Chiesta al prefetto la qualifica di agenti di pubblica sicurezza

VASTO . Diventano agenti di pubblica sicurezza gli otto vigili urbani assunti dal Comune con contratto a tempo indeterminato. La richiesta per l’attribuzione della qualifica, che consente agli addetti di svolgere servizi esterni e di essere dotati, quindi, dell’arma e degli altri dispositivi di sicurezza, è stata inoltrata al prefetto di Chieti, Antonio Corona, sulla scorta di una delibera della giunta municipale. «L’attribuzione della qualifica di agente di pubblica sicurezza costituisce un requisito necessario per la prestazione del servizio», spiega l’assessore Gabriele Barisano, «soprattutto durante le manifestazioni, gli spettacoli e i pubblici intrattenimenti, nonché ispezioni e controlli nei pubblici esercizi.
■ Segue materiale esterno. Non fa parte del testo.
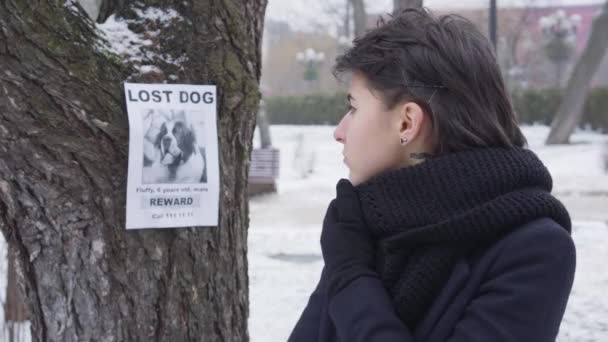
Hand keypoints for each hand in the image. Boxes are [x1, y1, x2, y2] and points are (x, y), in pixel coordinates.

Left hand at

In sostanza, senza tale qualifica non possono essere svolti servizi che hanno la finalità di garantire l’ordine e la sicurezza pubblica», annota il delegato della giunta Menna. Ne consegue che gli otto agenti di polizia municipale potranno essere dotati di dispositivi di autotutela (tra cui la pistola d’ordinanza), data la maggiore probabilità di esposizione al rischio connesso allo svolgimento di determinati servizi. Tra i nominativi dei vigili urbani in possesso dei requisiti soggettivi ci sono anche i sei agenti “stabilizzati” lo scorso mese di aprile dopo aver maturato tre anni di servizio, anche se non continuativi, alle dipendenze del Comune di Vasto negli ultimi otto anni. La firma dei contratti a tempo indeterminato ha segnato per loro la fine del lavoro precario. Non sono stati altrettanto fortunati sei loro colleghi che, non essendo in possesso dei requisiti di legge per la stabilizzazione, non sono stati assunti. Ora per il Comune si ripropone il problema del potenziamento dell’organico di polizia municipale in vista dell’estate. Senza nuove assunzioni sarà molto difficile garantire le attività e i compiti istituzionali. (a.b.)